The Plunger

A wooden stick with a rubber cone on the end can solve so many problems.

When the toilet’s on the fritz,
But you’ve really got the shitz,
You’ve got to plunge it.
You’ve got to plunge it.

Cat on a toilet, with a plunger

That cat clogged the toilet. PLUNGE HIM.

When your dinner’s in the pot,
But your sink has got a clot,
You’ve got to plunge it.
You’ve got to plunge it.

Dinner in the kitchen sink, with a plunger on it

Apply plunger to dinner. Throw dinner away.

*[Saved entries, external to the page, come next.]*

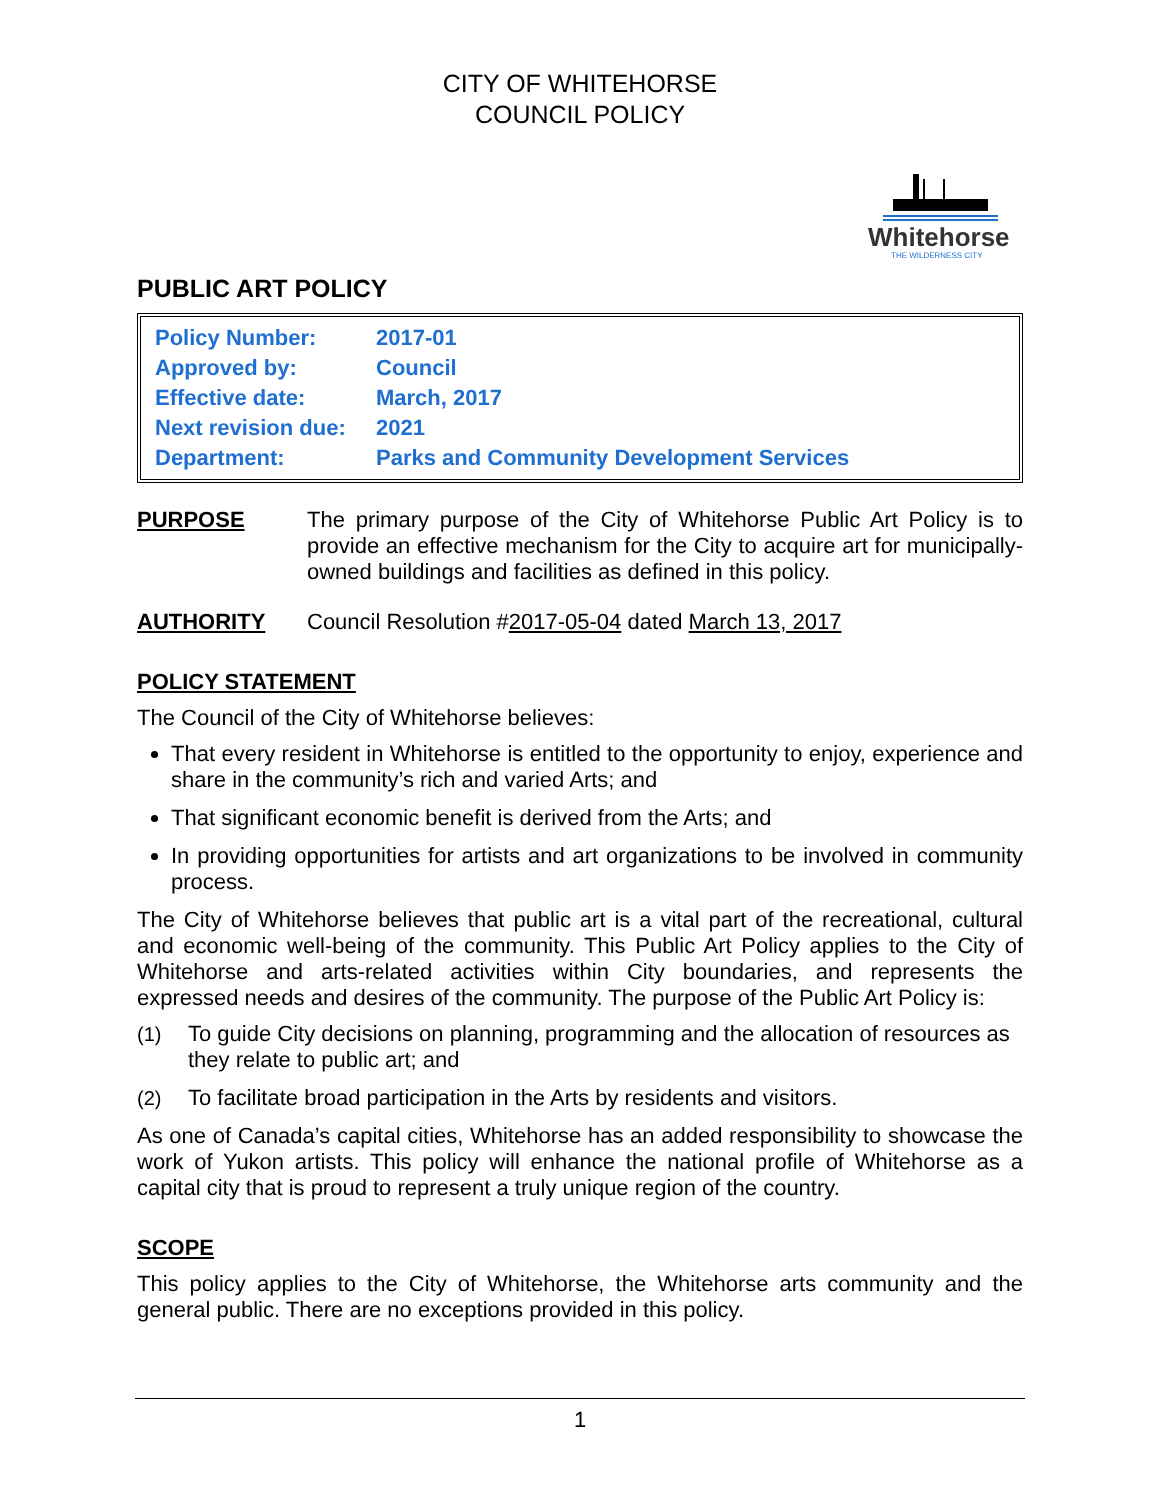CITY OF WHITEHORSE
COUNCIL POLICY
Whitehorse
THE WILDERNESS CITY
PUBLIC ART POLICY
| Policy Number: | 2017-01 |
| Approved by: | Council |
| Effective date: | March, 2017 |
| Next revision due: | 2021 |
| Department: | Parks and Community Development Services |
PURPOSE The primary purpose of the City of Whitehorse Public Art Policy is to provide an effective mechanism for the City to acquire art for municipally-owned buildings and facilities as defined in this policy.
AUTHORITY Council Resolution #2017-05-04 dated March 13, 2017
POLICY STATEMENT
The Council of the City of Whitehorse believes:
That every resident in Whitehorse is entitled to the opportunity to enjoy, experience and share in the community’s rich and varied Arts; and
That significant economic benefit is derived from the Arts; and
In providing opportunities for artists and art organizations to be involved in community process.
The City of Whitehorse believes that public art is a vital part of the recreational, cultural and economic well-being of the community. This Public Art Policy applies to the City of Whitehorse and arts-related activities within City boundaries, and represents the expressed needs and desires of the community. The purpose of the Public Art Policy is:
(1) To guide City decisions on planning, programming and the allocation of resources as they relate to public art; and
(2) To facilitate broad participation in the Arts by residents and visitors.
As one of Canada’s capital cities, Whitehorse has an added responsibility to showcase the work of Yukon artists. This policy will enhance the national profile of Whitehorse as a capital city that is proud to represent a truly unique region of the country.
SCOPE
This policy applies to the City of Whitehorse, the Whitehorse arts community and the general public. There are no exceptions provided in this policy.
1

And when the shower doesn’t drain,
Don’t go get naked in the rain,
You’ve got to plunge it.
You’ve got to plunge it.

A plunger on a shower drain

Take the plunge in the shower.

If your vehicle don’t start,
Because the gas tank needs a fart,
You’ve got to plunge it.
You’ve got to plunge it.

A Tesla car with a plunger assassin

Plunge the electric hookup. Do it. That’ll definitely work.

Computer’s getting worms,
Don’t you worry bout those germs,
Just plunge it.
You’ve got to plunge it.

A bald white dude, in like, a Yoga Guru outfit, with a computer, and a plunger.

Plungers work on computers too. Apply to screen liberally.

Sometimes the boss man starts to growl,
Pull that paper out your bowels,
You’ve got to plunge him.
You’ve got to plunge him.

A dude plunging his boss' face

Bosses really appreciate plungers to the face. It gets things moving through the digestive tract.

For when your baby starts to tire,
Use the tool to stop that crier,
Just plunge him.
You’ve got to plunge him.

A plunger on a baby's butt

Johnson and Johnson approved – no tears.